Anastasia menggeleng pelan. "Bukan itu yang kuinginkan. Aku mencari sesuatu yang bisa… menembak."
Tania mengerutkan kening. "Menembak? Maksud nona… panah atau crossbow?"
"Bukan," jawab Anastasia, menolak dengan halus.
Tania terlihat kebingungan tentang permintaan pelanggan barunya. Sementara itu, August dan Hana sibuk mengamati berbagai senjata yang dipajang. August mengambil sebuah pedang panjang dan mengangkatnya dengan satu tangan.
"Lihat, Bibi Hana! Pedang ini cukup ringan dan seimbang!" serunya.
Hana menerima pedang itu dan mencobanya. "Anda benar, Tuan August. Pedang ini sangat ringan, tidak sesuai dengan ukurannya."
Di saat yang bersamaan, di seberang ruangan, si dwarf pemilik toko mendengarkan percakapan Anastasia dengan Tania. Ia akhirnya menghentikan pekerjaannya, mengusap keringat di dahinya, lalu berjalan mendekat.
"Menarik… Bisa kau jelaskan lebih detail tentang senjata yang kau maksud?" tanyanya dengan suara berat.
Anastasia berpikir sejenak, lalu bertanya, "Apakah Anda memiliki kertas dan pena? Menjelaskannya dengan kata-kata saja akan terasa sulit."

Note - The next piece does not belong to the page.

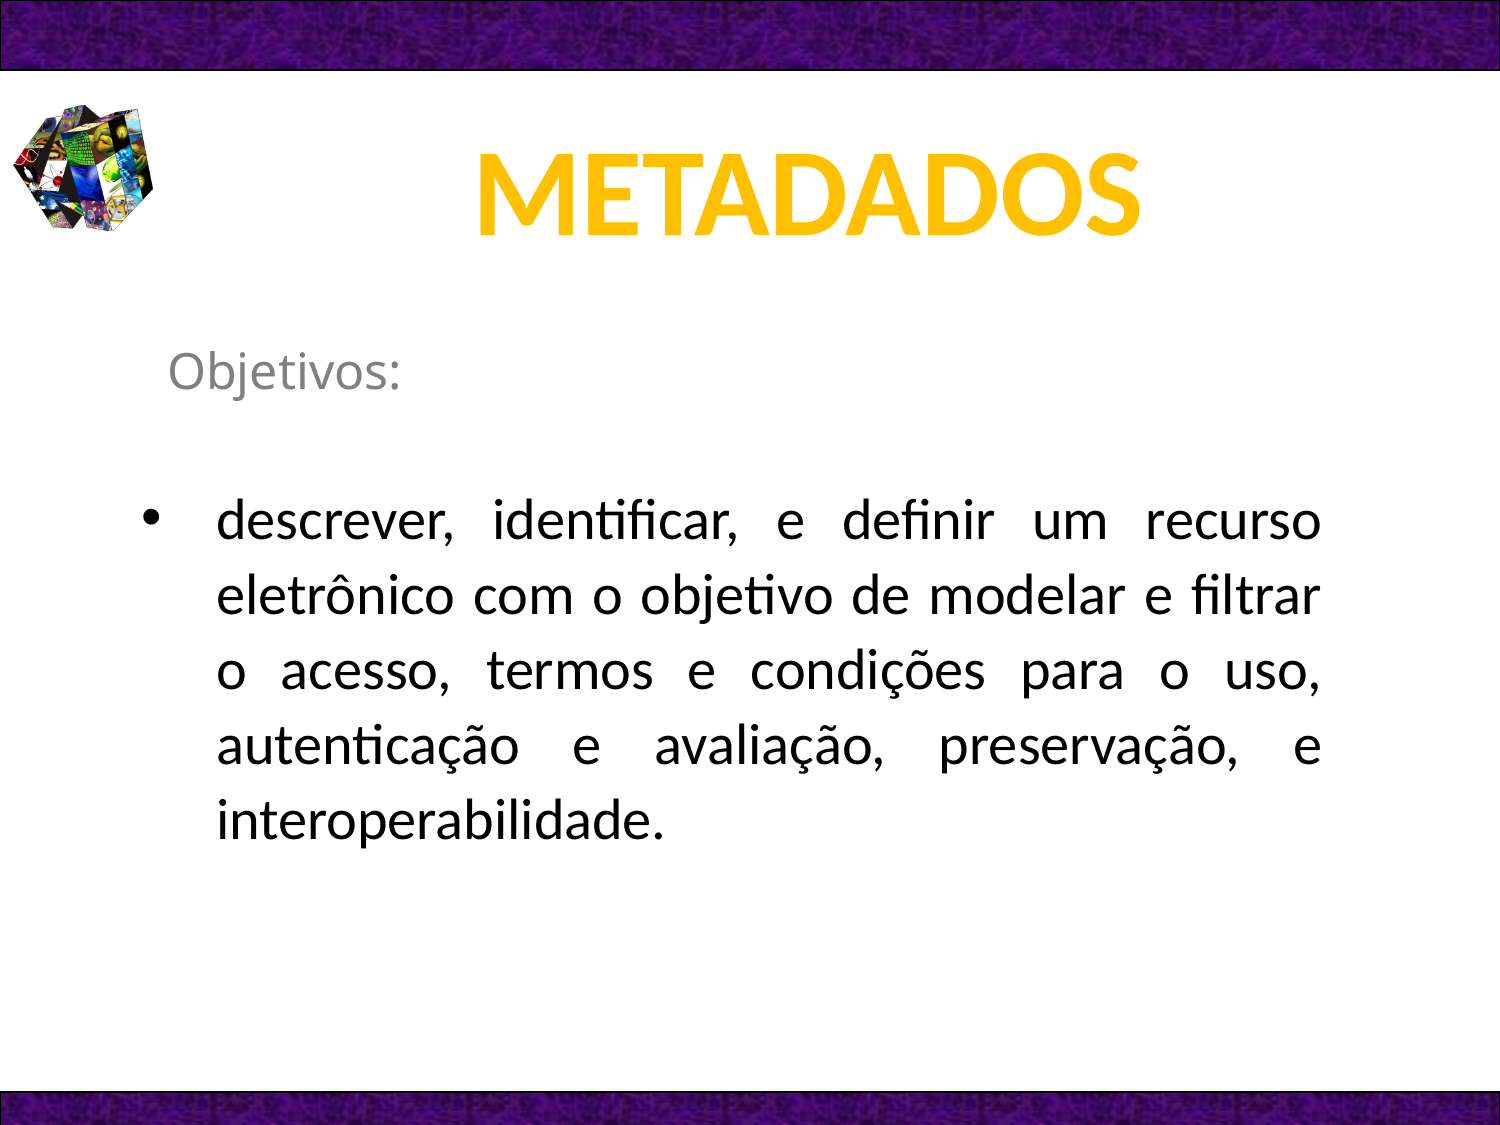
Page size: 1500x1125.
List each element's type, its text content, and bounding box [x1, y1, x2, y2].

Halbert, sang pemilik toko, mengangguk dan menyerahkan beberapa lembar kertas. Dengan keterampilan yang dimilikinya, Blueprint Memory, Anastasia mulai menggambar. Garis-garis sketsa perlahan terbentuk, menciptakan desain sebuah senjata yang ia kenali dengan baik—Mauser C96, pistol favoritnya di kehidupan sebelumnya.
Mata Halbert berbinar melihat gambarnya. "Menarik! Jika kau bisa menggambarnya sedetail ini, aku bisa membuatnya."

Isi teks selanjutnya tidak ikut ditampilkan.